In order to minimize the impact on employees' paychecks, Hubbardton Forge will pay employees an advance on a portion of their profit-sharing bonus which is usually paid at the end of the year.
In conjunction with that, the Castleton-based company has also applied to participate in Vermont's Short-Time Compensation program, which provides unemployment benefits based on reduced hours.
Hubbardton Forge officials announced the plan Wednesday at a company-wide meeting with its 250 employees.
According to the company, the combined approach of the profit-sharing advance and unemployment benefits will help workers retain most of their income.
Hubbardton Forge is reducing the number of hours worked by production workers and some other employees by approximately 20 percent, or eight hours a week. First shift production employees who now work a five-day week will work four days while the second shift will go from a four-day week to a three-day week.
Company CEO Ben Anderson-Ray said Wednesday while many companies would have resorted to layoffs faced with the same situation, Hubbardton Forge came up with a creative plan to avoid layoffs and preserve its workforce.
"The way we're doing it is putting programs in place that we believe will allow our employees to remain relatively whole in terms of their cash flow and making sure we're keeping our capacity in place," said Anderson-Ray, who joined the company last month.
He said the reduced work week would remain in effect until the end of the year. He also expressed confidence in the company's future, saying the situation was only temporary.
"We believe we're very well positioned to weather the uncertainty in the market right now," said Anderson Ray, who previously worked for GE Lighting, Black & Decker and Rubbermaid. "We have a lot of growth plans that are kicking in."

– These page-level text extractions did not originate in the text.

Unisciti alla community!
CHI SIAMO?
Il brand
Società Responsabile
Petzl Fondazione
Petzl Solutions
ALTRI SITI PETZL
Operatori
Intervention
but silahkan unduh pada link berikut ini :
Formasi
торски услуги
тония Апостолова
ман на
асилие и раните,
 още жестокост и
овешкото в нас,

He added that the short-term cutback in hours will have no effect on plans to eventually expand to a 24-acre parcel in Fair Haven the company purchased last month.
While sales to date are slightly ahead of last year, the company began seeing a slowdown in orders in late summer. Anderson-Ray said that slowdown has accelerated over the last few weeks, coinciding with the financial crisis that has gripped the country.

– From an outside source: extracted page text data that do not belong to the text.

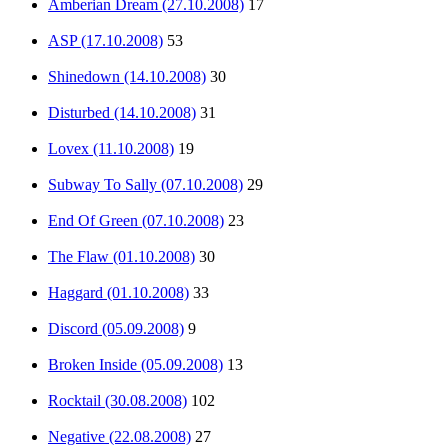
Amberian Dream (27.10.2008)
17
ASP (17.10.2008)
53
Shinedown (14.10.2008)
30
Disturbed (14.10.2008)
31
Lovex (11.10.2008)
19
Subway To Sally (07.10.2008)
29
End Of Green (07.10.2008)
23
The Flaw (01.10.2008)
30
Haggard (01.10.2008)
33
Discord (05.09.2008)
9
Broken Inside (05.09.2008)
13
Rocktail (30.08.2008)
102
Negative (22.08.2008)
27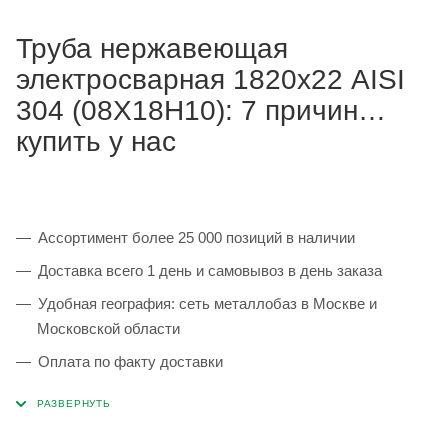
Труба нержавеющая
электросварная 1820х22 AISI
304 (08Х18Н10): 7 причин
купить у нас
Ассортимент более 25 000 позиций в наличии
Доставка всего 1 день и самовывоз в день заказа
Удобная география: сеть металлобаз в Москве и
Московской области
Оплата по факту доставки
Каждая партия 100% соответствует ГОСТ и
сопровождается сертификатами качества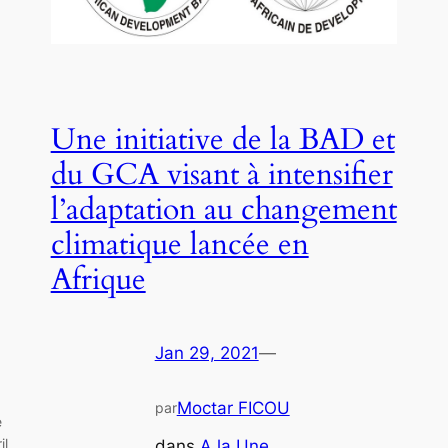
Une initiative de la BAD et
du GCA visant à intensifier
l’adaptation au changement
climatique lancée en
Afrique
Jan 29, 2021
—
Moctar FICOU
par
e
il
dans
A la Une
,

Hubbardton Forge has a policy of sharing financial information with its employees as well as seeking their input on company operations.
Anderson-Ray said most employees were pleased with the approach the company is taking as a way to avoid layoffs.
The company also announced an increase in its sales and marketing efforts while focusing on product innovation.
In January, company officials will attend the annual American Lighting Association trade show in Dallas where Hubbardton Forge will introduce its largest number of new lighting products.
"The investments we make today in our product and our people is what will position us to return to our historically strong growth rates as consumers regain confidence in the financial markets," company co-founder and chairman George Chandler said in a statement.
The company has recorded double-digit growth over the past two decades.
Last year, Hubbardton Forge made Inc. magazine's list of 5,000 fastest-growing private companies. The company's revenues increased from $18.3 million in 2003 to $30 million in 2006.
The company's primary customers are lighting showrooms and contract dealers around the country as well as catalog companies including L.L. Bean.